Market indifference towards Alex Forbes is changing under a new CEO, and the prospect of chunkier capital returns
A leaner, capital-light business is steps away for Alexander Forbes, now that it has sold its short-term insurance business to Momentum.
The group, which has seesawed between strategies after acrimonious management changes and mass managerial departures, recently offloaded the insurance unit as part of a plan to retreat from retail operations.
"We are all about winning credibility back in the market now," says CEO Dawie de Villiers, who hopes that clinching the short-term insurance sale will prove to investors that the new management team can deliver on its promises.
That strategy is in sharp contrast to axed CEO Andrew Darfoor’s Ambition 2022, which sought to expand the Alexander Forbes retail business. Instead, SA’s largest pension funds administrator now wants to focus on its core business of pension fund administration, asset management and consulting.

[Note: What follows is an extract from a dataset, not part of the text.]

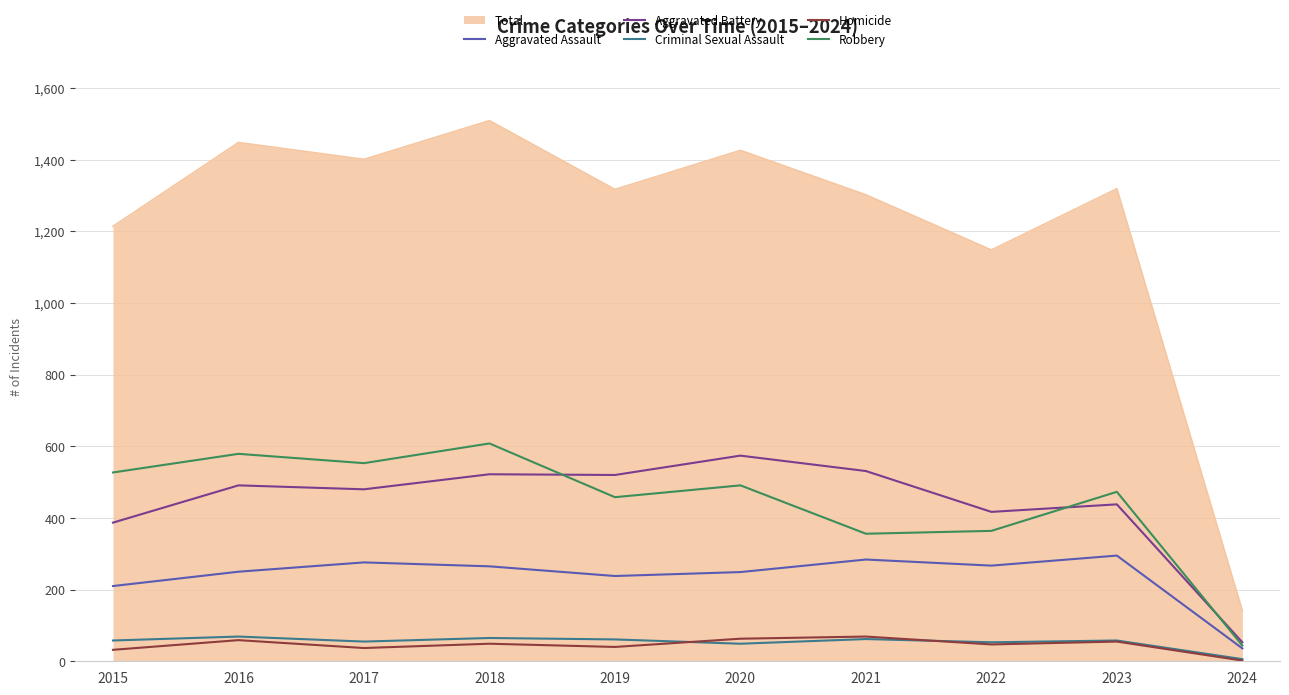

What is the highest value of the Aggravated Battery series?

574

De Villiers has been at Alexander Forbes for less than a year and CFO Bruce Bydawell has been in his role for four months. The two are still trying to steady the ship after an exodus of executives following Darfoor’s sacking in September 2018.
Life insurance and the group risk businesses are next, according to De Villiers, whose aim is to return capital to shareholders and hopefully narrow the company’s share price discount.

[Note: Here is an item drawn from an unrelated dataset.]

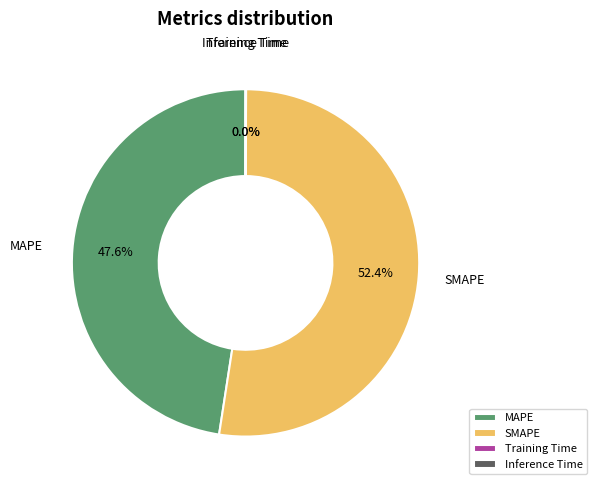

Is SMAPE the majority of the pie?

Yes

Lastly, he plans to sell all subscale operations outside SA.
Selling short-term insurance, says De Villiers "is by far the biggest step in the right direction".
It will, however, have a profound impact on Alexander Forbes’s size: the short-term insurance business accounted for 20% of annual revenues and roughly 20% of profit.
On the other hand, its remaining insurance businesses, as well as life and group risk, make up just 2.4% of the pension fund administrator’s operating income.
Alexander Forbes expects to wrap up the sale of these divisions before the end of this financial year.
This means Alexander Forbes will just about halve the regulatory capital it currently needs to keep on hand to demonstrate its financial soundness.
What is De Villiers aiming to do with all this free capital? He wants to buy pension fund administration businesses and consultants to build more scale in its employee benefits and pension fund administration value chain.
Alexander Forbes has staged something of a turnaround since thudding to a low of R4.26 in February. Currently at just over R5.50, it’s nonetheless half its February 2015 peak of R10.80, touched shortly after its return to the JSE in 2014.
But is the recent run an indication that the market is starting to trust Alexander Forbes again, and buy into its new plan — or simply a correction after a disastrous year?
Probably both. Karl Gevers, head of research at Benguela Global Fund Managers, says the sale "shows that management is taking action".
However, says Gevers, "the environment is tough, with tough competition in the employee benefits space. Forbes is a large player, and they will have to protect their existing client base, navigate an increasingly competitive fee environment and, after all, grow the businesses."
De Villiers says the efficiencies Alexander Forbes is creating by refocusing its business and upgrading its IT systems will help the company make money, even as the economy shrinks and the number of unemployed people rises.
"Having gone through turbulent times … we can cope with these employment numbers. We’ve streamlined our business to make money at the level where employment and growth numbers are now," says De Villiers. He adds that if growth returns and employment numbers improve, Alexander Forbes will be in a very good position.